-- ASSIGNED TASK --
Return the lines below in which the string "round" occurs.

PROVIDED RECORDS START

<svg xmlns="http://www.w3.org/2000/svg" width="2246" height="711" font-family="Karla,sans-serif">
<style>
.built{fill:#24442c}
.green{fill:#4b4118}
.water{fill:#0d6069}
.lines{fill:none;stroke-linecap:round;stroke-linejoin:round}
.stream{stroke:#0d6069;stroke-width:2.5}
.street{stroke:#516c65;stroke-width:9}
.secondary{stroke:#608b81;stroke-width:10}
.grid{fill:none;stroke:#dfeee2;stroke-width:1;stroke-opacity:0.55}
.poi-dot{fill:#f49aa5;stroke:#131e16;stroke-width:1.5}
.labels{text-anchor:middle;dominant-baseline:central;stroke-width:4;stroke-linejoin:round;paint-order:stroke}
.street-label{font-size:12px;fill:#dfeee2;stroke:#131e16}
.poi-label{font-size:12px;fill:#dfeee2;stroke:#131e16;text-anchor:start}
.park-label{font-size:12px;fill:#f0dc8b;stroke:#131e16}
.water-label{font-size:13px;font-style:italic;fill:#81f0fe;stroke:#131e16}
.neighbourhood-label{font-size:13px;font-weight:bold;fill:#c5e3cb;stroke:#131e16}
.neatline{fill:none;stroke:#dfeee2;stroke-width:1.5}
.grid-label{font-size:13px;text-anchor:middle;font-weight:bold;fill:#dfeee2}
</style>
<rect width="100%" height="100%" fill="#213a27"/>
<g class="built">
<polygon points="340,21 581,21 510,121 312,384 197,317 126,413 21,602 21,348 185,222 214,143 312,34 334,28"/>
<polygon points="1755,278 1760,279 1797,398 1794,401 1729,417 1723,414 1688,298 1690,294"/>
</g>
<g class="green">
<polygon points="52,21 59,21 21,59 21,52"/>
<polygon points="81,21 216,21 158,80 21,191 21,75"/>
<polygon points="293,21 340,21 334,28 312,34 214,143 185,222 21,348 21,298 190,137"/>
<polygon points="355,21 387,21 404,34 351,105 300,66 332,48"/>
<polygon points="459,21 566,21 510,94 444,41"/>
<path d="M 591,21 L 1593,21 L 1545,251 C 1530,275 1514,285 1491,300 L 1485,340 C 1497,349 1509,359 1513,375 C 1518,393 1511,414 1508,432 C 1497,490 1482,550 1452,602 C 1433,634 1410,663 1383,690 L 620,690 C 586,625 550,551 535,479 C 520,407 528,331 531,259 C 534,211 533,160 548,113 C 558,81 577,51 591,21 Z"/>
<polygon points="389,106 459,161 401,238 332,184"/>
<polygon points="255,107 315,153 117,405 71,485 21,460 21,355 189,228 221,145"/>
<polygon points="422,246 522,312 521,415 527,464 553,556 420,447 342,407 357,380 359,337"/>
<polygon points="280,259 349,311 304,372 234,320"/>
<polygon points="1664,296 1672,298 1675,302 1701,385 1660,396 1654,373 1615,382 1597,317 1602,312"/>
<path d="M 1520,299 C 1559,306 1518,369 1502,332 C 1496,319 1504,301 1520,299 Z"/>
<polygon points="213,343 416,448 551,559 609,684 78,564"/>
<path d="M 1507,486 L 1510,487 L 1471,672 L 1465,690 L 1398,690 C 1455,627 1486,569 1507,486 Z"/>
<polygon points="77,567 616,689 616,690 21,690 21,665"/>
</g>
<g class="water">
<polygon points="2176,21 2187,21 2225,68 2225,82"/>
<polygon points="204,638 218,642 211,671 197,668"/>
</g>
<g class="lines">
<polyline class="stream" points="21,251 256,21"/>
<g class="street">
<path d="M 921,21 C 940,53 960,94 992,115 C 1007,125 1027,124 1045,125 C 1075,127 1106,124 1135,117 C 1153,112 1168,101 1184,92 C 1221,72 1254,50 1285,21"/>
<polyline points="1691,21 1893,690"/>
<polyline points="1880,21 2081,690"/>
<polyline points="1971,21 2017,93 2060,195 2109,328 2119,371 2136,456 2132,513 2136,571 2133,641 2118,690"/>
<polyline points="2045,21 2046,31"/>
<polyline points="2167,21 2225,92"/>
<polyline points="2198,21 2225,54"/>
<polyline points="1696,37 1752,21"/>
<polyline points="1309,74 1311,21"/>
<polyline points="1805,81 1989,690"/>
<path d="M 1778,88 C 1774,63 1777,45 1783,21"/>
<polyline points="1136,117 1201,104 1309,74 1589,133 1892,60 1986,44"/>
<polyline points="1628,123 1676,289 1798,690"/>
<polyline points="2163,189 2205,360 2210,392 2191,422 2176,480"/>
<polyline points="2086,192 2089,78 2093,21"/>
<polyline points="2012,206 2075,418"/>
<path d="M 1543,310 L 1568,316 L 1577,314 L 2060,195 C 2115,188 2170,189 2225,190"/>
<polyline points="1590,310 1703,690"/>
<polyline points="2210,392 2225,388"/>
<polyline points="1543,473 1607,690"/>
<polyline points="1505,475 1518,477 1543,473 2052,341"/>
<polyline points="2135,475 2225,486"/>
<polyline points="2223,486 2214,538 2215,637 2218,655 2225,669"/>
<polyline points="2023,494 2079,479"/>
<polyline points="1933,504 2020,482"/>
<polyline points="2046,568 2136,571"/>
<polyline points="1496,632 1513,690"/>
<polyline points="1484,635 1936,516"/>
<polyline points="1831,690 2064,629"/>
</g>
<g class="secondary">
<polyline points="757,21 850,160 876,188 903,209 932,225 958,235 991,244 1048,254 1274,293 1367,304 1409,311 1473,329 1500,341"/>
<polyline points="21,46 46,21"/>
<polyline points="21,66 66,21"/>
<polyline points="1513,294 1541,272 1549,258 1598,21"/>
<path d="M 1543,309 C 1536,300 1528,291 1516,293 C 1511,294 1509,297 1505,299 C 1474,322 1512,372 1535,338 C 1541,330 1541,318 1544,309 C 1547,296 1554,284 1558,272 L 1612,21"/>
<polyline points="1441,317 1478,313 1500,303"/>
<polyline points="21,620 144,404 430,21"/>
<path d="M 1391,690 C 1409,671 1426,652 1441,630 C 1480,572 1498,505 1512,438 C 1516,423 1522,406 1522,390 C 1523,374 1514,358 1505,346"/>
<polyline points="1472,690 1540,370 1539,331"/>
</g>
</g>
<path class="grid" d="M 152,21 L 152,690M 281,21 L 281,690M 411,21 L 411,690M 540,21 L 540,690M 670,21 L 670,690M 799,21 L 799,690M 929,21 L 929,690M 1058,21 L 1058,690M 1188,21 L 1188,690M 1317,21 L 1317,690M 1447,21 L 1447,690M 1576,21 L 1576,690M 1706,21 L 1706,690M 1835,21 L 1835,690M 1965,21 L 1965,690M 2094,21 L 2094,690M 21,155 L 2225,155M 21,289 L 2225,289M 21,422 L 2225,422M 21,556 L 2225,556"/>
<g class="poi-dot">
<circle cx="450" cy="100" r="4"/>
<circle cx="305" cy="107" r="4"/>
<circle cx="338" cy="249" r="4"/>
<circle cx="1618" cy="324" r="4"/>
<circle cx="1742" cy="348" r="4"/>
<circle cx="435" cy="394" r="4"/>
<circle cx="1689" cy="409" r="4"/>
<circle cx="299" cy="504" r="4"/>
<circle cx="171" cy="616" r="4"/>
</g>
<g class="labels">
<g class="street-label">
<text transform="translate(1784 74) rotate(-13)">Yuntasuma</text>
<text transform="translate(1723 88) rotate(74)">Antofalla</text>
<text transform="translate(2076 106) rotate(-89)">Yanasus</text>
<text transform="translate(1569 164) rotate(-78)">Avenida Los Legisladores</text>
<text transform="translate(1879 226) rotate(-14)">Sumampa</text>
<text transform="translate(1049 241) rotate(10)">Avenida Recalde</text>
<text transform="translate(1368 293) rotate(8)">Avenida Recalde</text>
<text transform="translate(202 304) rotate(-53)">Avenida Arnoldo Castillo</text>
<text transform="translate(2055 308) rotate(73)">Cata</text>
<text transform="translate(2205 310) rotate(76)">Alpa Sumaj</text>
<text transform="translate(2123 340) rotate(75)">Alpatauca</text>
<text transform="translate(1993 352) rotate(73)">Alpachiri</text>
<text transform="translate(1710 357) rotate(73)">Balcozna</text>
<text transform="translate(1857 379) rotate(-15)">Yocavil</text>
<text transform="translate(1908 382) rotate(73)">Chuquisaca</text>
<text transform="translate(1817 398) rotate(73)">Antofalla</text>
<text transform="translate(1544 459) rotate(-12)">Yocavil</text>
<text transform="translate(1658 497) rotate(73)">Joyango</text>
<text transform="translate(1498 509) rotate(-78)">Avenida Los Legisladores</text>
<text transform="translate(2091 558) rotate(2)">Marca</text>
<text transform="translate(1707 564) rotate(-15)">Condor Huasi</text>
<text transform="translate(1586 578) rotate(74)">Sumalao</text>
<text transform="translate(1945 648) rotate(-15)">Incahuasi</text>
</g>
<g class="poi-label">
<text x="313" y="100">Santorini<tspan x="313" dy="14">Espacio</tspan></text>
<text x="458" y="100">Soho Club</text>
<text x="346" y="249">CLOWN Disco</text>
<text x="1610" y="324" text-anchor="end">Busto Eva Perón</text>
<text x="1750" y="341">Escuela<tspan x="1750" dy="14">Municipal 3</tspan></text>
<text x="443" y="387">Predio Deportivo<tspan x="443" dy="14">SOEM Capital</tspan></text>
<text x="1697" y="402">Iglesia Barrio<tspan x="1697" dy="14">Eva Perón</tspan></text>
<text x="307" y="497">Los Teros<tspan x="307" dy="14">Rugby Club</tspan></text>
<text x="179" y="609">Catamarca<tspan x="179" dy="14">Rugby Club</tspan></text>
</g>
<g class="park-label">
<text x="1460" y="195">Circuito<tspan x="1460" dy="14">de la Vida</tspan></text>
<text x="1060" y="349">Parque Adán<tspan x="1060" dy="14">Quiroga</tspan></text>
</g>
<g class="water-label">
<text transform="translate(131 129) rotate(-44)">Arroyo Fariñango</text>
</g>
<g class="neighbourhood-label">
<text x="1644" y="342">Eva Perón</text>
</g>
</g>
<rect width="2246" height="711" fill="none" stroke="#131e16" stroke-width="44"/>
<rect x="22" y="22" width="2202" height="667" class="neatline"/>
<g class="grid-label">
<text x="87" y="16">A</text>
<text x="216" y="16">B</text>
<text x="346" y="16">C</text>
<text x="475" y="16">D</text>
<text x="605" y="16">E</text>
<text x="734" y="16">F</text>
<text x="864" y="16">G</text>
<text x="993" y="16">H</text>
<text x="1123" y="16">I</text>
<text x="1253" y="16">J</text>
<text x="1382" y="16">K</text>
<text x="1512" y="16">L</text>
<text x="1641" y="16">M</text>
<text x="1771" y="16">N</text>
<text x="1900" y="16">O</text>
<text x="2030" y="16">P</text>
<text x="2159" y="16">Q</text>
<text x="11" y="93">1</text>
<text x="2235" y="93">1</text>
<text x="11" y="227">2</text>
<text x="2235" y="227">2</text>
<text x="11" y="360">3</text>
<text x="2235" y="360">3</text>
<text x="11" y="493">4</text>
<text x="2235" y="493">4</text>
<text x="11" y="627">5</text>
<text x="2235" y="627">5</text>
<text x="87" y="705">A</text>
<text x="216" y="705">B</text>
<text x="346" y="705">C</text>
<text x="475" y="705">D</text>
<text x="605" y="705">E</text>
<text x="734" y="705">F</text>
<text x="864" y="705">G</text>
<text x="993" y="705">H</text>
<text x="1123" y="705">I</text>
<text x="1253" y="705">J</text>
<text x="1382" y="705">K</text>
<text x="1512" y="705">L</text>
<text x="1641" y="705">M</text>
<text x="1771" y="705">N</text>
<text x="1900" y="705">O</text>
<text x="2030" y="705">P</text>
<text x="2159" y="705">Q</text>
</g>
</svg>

PROVIDED RECORDS END

-- OUTPUT OF THE EXERCISE --
.lines{fill:none;stroke-linecap:round;stroke-linejoin:round}
.labels{text-anchor:middle;dominant-baseline:central;stroke-width:4;stroke-linejoin:round;paint-order:stroke}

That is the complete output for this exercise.